Edirne’deki Taşlık (Mahmut Paşa) Camii 1752 depreminde harabe haline gelmiş, daha sonra onarılmışsa da ayakta kalan kısımları korunarak geri kalanlar 1937 de yıktırılmıştır. Bu gün dört duvar halindedir.

Erzurum’da 1562 yılında yapılan Lalapaşa Camii yakınına birlikte inşa edilen Saray ve Sıbyan mektebi günümüze ulaşmamıştır. 

Edirne Sarayiçi’nde, Tunca nehri üzerindeki Kanunî Sultan Süleyman Köprüsü 1902 yılında selden yıkılmış,1990'da onarılmıştır.

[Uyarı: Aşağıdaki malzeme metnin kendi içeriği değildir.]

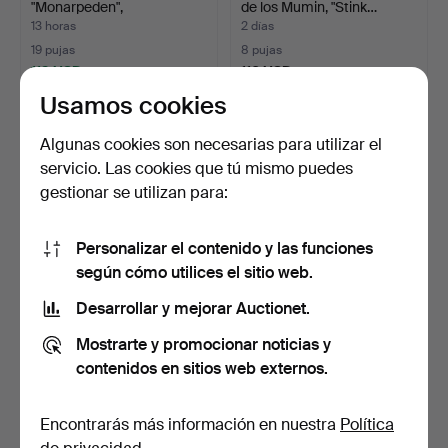
"Monarpeden",
de los Mumin, "Stink…
probablemente mo…
13 horas
2 días
19 pujas
8 pujas
119 USD
116 USD
Usamos cookies
Algunas cookies son necesarias para utilizar el
servicio. Las cookies que tú mismo puedes
gestionar se utilizan para:
Personalizar el contenido y las funciones
según cómo utilices el sitio web.
Desarrollar y mejorar Auctionet.
ESCULTURA, hierro fundido
LÁMPARA DE TECHO, tipo
pintado, tigre s…
lámpara de conchas,…
Mostrarte y promocionar noticias y
15 horas
4 días
contenidos en sitios web externos.
7 pujas
7 pujas
106 USD
106 USD
Encontrarás más información en nuestra
Política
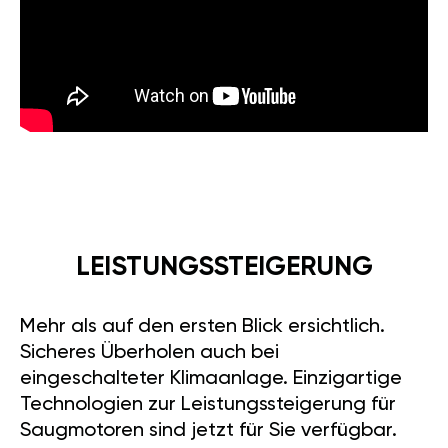
LEISTUNGSSTEIGERUNG
Mehr als auf den ersten Blick ersichtlich.
Sicheres Überholen auch bei
eingeschalteter Klimaanlage. Einzigartige
Technologien zur Leistungssteigerung für
Saugmotoren sind jetzt für Sie verfügbar.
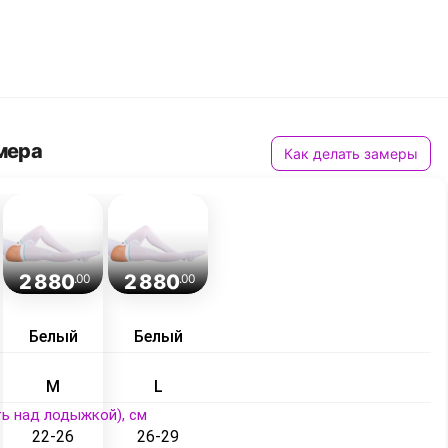
мера
Как делать замеры
2 880
2 880
.00
.00
Белый
Белый
M
L
ь над лодыжкой), см
22-26
26-29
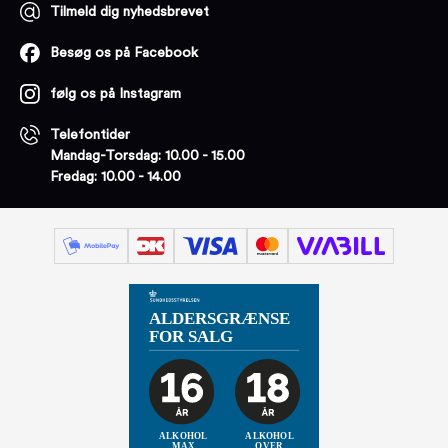
Tilmeld dig nyhedsbrevet
Besøg os på Facebook
følg os på Instagram
Telefontider
Mandag-Torsdag: 10.00 - 15.00
Fredag: 10.00 - 14.00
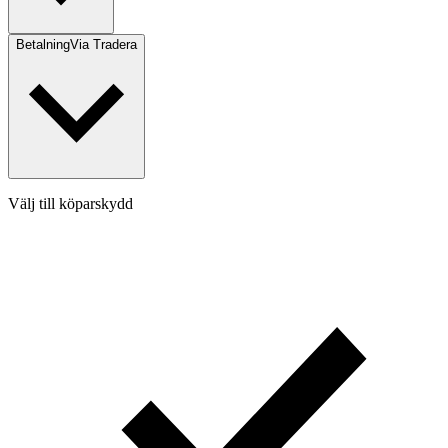
Betalning
Via Tradera
Välj till köparskydd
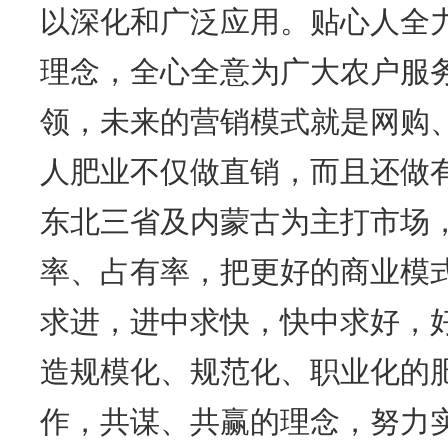
以深化和广泛应用。贴心人全
理念，全心全意为广大农户服
领，未来的营销模式就是网购
人肥业不仅做直销，而且还做
东北三省及内蒙古为主打市场
率、占有率，把更好的商业模
求进，进中求快，快中求好，
造规模化、规范化、职业化的
作，共谋、共赢的理念，努力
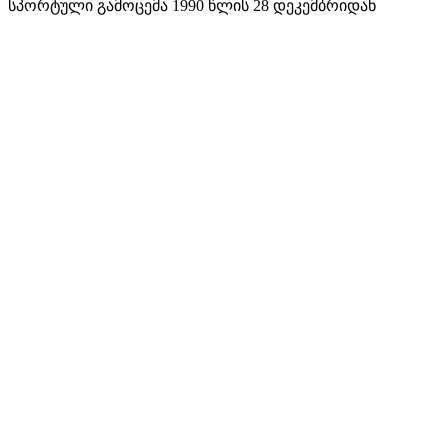
სპორტული გამოცემა 1990 წლის 28 დეკემბრიდან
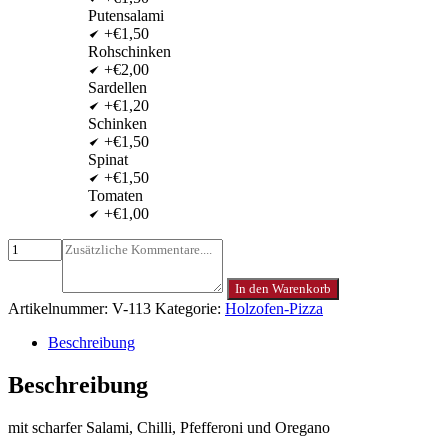
Putensalami
+€1,50
Rohschinken
+€2,00
Sardellen
+€1,20
Schinken
+€1,50
Spinat
+€1,50
Tomaten
+€1,00
In den Warenkorb
Artikelnummer:
V-113
Kategorie:
Holzofen-Pizza
Beschreibung
Beschreibung
mit scharfer Salami, Chilli, Pfefferoni und Oregano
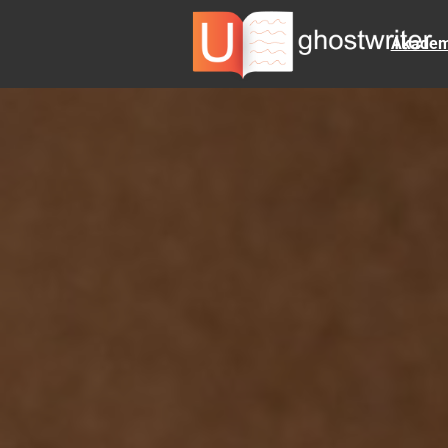
Akademi
SEMIN
EINHALTUNG DER
ANFORDERUNGEN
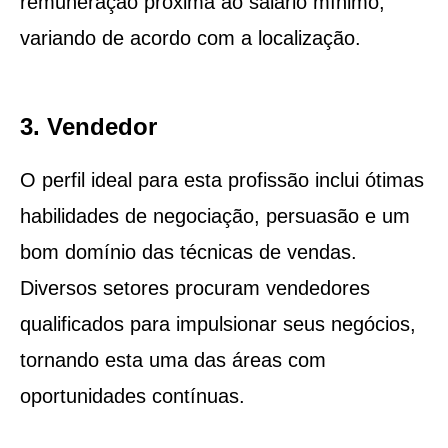
remuneração próxima ao salário mínimo,
variando de acordo com a localização.
3. Vendedor
O perfil ideal para esta profissão inclui ótimas
habilidades de negociação, persuasão e um
bom domínio das técnicas de vendas.
Diversos setores procuram vendedores
qualificados para impulsionar seus negócios,
tornando esta uma das áreas com
oportunidades contínuas.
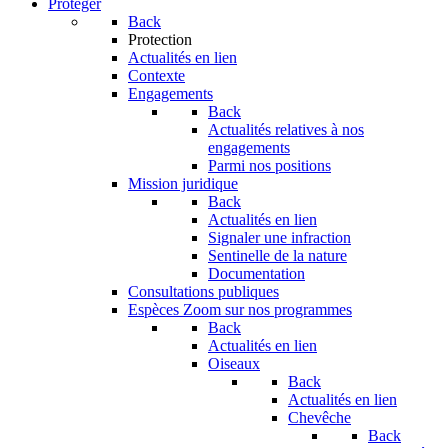
Protéger
Back
Protection
Actualités en lien
Contexte
Engagements
Back
Actualités relatives à nos
engagements
Parmi nos positions
Mission juridique
Back
Actualités en lien
Signaler une infraction
Sentinelle de la nature
Documentation
Consultations publiques
Espèces
Zoom sur nos programmes
Back
Actualités en lien
Oiseaux
Back
Actualités en lien
Chevêche
Back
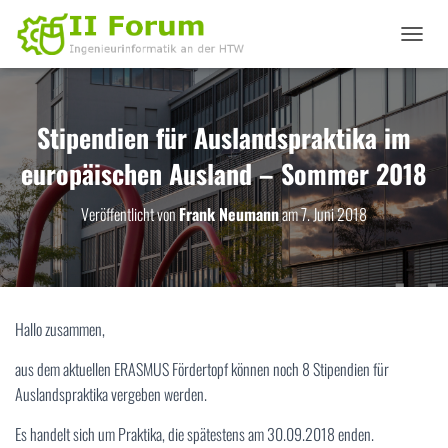
N
A
V
I
G
Stipendien für Auslandspraktika im
A
europäischen Ausland – Sommer 2018
T
I
O
Veröffentlicht von
Frank Neumann
am
7. Juni 2018
N
U
M
S
C
H
Hallo zusammen,
A
L
aus dem aktuellen ERASMUS Fördertopf können noch 8 Stipendien für
T
Auslandspraktika vergeben werden.
E
N
Es handelt sich um Praktika, die spätestens am 30.09.2018 enden.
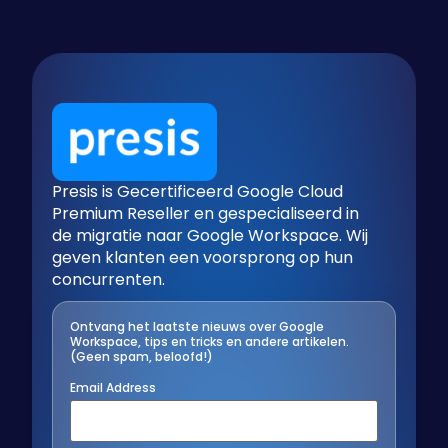
Presis is Gecertificeerd Google Cloud
Premium Reseller en gespecialiseerd in
de migratie naar Google Workspace. Wij
geven klanten een voorsprong op hun
concurrenten.
Ontvang het laatste nieuws over Google
Workspace, tips en tricks en andere artikelen.
(Geen spam, beloofd!)
Email Address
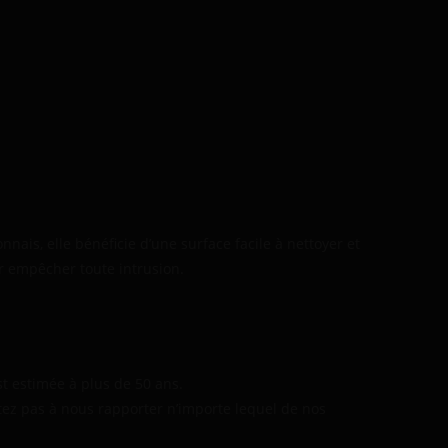
ais, elle bénéficie d’une surface facile à nettoyer et
r empêcher toute intrusion.
t estimée à plus de 50 ans.
tez pas à nous rapporter n’importe lequel de nos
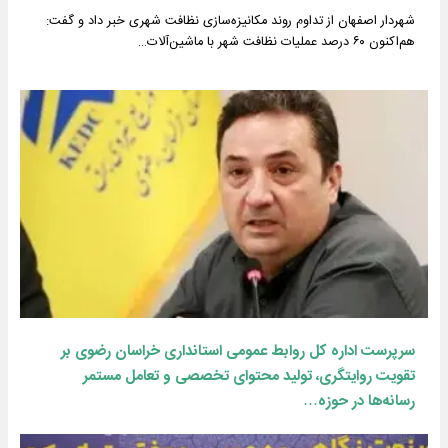
شهردار اصفهان از تداوم روند مکانیزه‌سازی نظافت شهری خبر داد و گفت:
هم‌اکنون ۶۰ درصد عملیات نظافت شهر با ماشین‌آلات…
سرپرست اداره کل روابط عمومی استانداری خراسان رضوی بر
تقویت روایتگری، تولید محتوای تخصصی و تعامل مستمر
رسانه‌ها در حوزه…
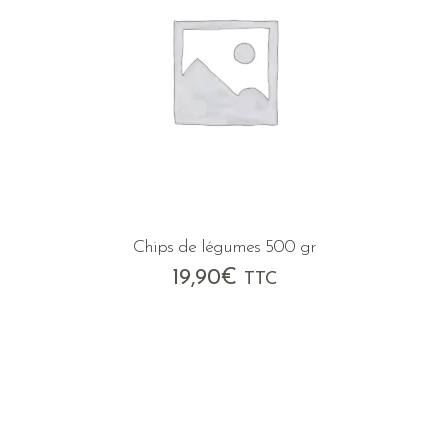
Chips de légumes 500 gr
19,90
€
TTC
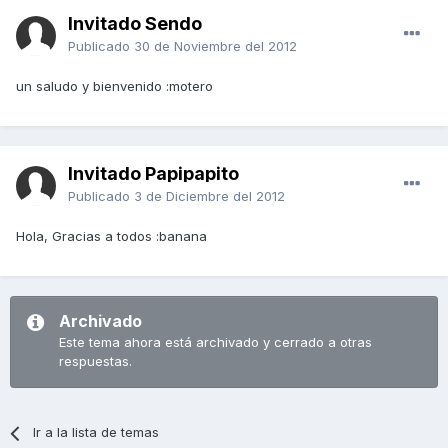
Invitado Sendo
Publicado
30 de Noviembre del 2012
un saludo y bienvenido :motero
Invitado Papipapito
Publicado
3 de Diciembre del 2012
Hola, Gracias a todos :banana
Archivado
Este tema ahora está archivado y cerrado a otras
respuestas.
Ir a la lista de temas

TDV İslâm Ansiklopedisi İlgili maddeler

M. Bozdoğan - P. Kısaovalı - S.Özkan, Mimar Sinan’ın Koruma Anlayışı, Trakya Ü. Jsci, 7(2), 143-152, 2006

Not: Bir çok konuda kaynak niteliğinde olduğu herkes tarafından kabul edilen J .Von Hammer’in üç ciltlik ‘’Osmanlı Tarhi’’ ,Mimar Sinan’ın eserlerini ve devrinde eser verdiği padişahları yazdığı halde; kendisinden, isminden hiç bahsetmemiştir.